La poignée de main échangée en ouverture du dialogue de Shangri-La entre L. Shangfu et L. Austin, dont ont beaucoup parlé les réseaux en Chine, est déjà oubliée. Dimanche 4 juin, après un salut militaire du public, le ministre chinois de la Défense s’en est pris aux USA. « Certains pays » aimeraient imposer leurs règles à d’autres, a déclaré le général chinois. « Ils pratiquent les deux poids, deux mesures et ne servent que leurs intérêts », tout en s’immisçant dans les « affaires intérieures d’autres pays » et en adoptant une « mentalité de guerre froide », a-t-il dénoncé lors de la conférence sur la défense et la sécurité en Asie-Pacifique.
A ces critiques s’ajoute une dénonciation d’un ordre international servant, selon le responsable chinois, les intérêts d’une poignée de pays. Un refrain repris cette semaine par des académiciens chinois comme Lei Xiaolu, professeur associé au China Institute of Boundary and Ocean Studies (CIBOS) de l’Université de Wuhan et vice-directeur du SCSPI, selon laquelle les États-Unis « ne respecteraient pas le droit international » notamment en ce qui concerne le droit de navigation. « Nous voyons certains pays en dehors de la région exercer leur hégémonie de la navigation au nom de la liberté de navigation (…) Chaque jour, je vois beaucoup d’informations sur les navires étrangers et les avions de chasse qui arrivent dans des zones proches de notre territoire. Ils ne sont pas ici pour un passage innocent », a affirmé L. Shangfu, alors qu’un contre-torpilleur américain et une frégate canadienne transitant dans le détroit de Taïwan samedi sont accusés de « provocation » par la Chine. Le commandement indo-pacifique américain a, de son côté, parlé de manœuvres dangereuses de la part du destroyer chinois qui leur a coupé le passage.
Le ministre chinois de la Défense a réitéré la position de Pékin sur Taïwan, affirmant que l’île était « le cœur des intérêts fondamentaux de la Chine », et restait un problème interne pour la Chine, hors limites pour les gouvernements étrangers. « Taïwan est le Taïwan de la Chine, et la façon de résoudre la question de Taïwan est une question que les Chinois doivent décider », a déclaré le général chinois. Le principe d’une seule Chine de Pékin – qu’il n’y a qu’une seule Chine et que Taïwan lui appartient – était devenu une « norme de base universellement reconnue régissant les relations internationales ».

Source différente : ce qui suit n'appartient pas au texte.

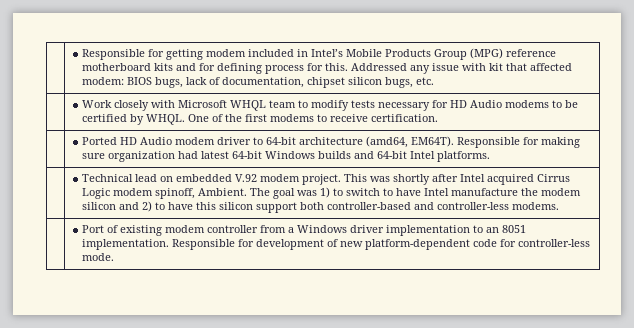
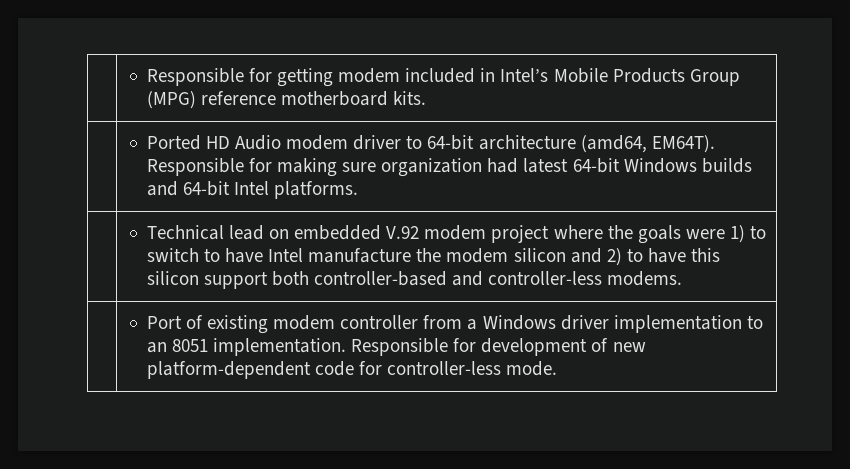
[154,63,573,74] [82,77,435,88] [82,100,579,111] [82,114,439,125] kits and for defining process for this. Addressed any issue with kit that affected modem: BIOS bugs, lack of documentation, chipset silicon bugs, etc. // | Work closely with Microsoft WHQL team to modify tests necessary for HD Audio modems to be certified by WHQL. One of the first modems to receive certification. -> [392,91,426,105] kits.
[302,174,571,185] [82,188,318,199] project. This was shortly after Intel acquired Cirrus Logic modem spinoff, Ambient. The goal was -> [491,225,725,244] project where the goals were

Le sujet de Taïwan et des mers de Chine devraient donc revenir au menu des discussions entre les deux superpuissances, à l’occasion de la visite de Daniel Kritenbrink, principal diplomate américain pour l’Asie de l’Est et le Pacifique, en Chine et en Nouvelle-Zélande, à partir de dimanche.
A signaler aussi que les États-Unis, le Japon et la Corée du Sud échangeront en temps réel des données « afin d’améliorer la capacité de chaque pays à détecter et à évaluer les missiles lancés par la Corée du Nord ». Cette annonce a été faite après l’échec du lancement, par Pyongyang, d’un satellite espion, en violation des résolutions de l’ONU, assurent les trois partenaires. Depuis un an, la Corée du Nord multiplie les essais de missiles balistiques et s’est déclarée puissance nucléaire.
La réconciliation entre le Japon et la Corée du Sud après des années de querelles incite les États-Unis à prendre des mesures pour moderniser leur alliance et renforcer la dissuasion avec leurs deux plus importants alliés en Asie. L. Austin, estime que les trois pays sont confrontés à des défis communs « liés au comportement coercitif de la Chine, aux dangereuses provocations de la Corée du Nord et à la cruelle guerre choisie par la Russie en Ukraine ».
Face aux tirs de missiles nord-coréens, le Japon a décidé de se doter d’une capacité de contre-attaque. Les États-Unis vont encourager les trois pays à rendre leurs forces militaires « plus polyvalentes, plus résistantes et mobiles ». Et à mener des exercices militaires en commun.
Le Japon et la Corée du Sud ont privilégié l’option d’aligner leur stratégie de défense sur celle des États-Unis. Yoon Suk-yeol, président sud-coréen, a déclaré que « la question de Taïwan n’est pas simplement une question entre la Chine et Taïwan, mais comme la question de la Corée du Nord, c’est une question mondiale ».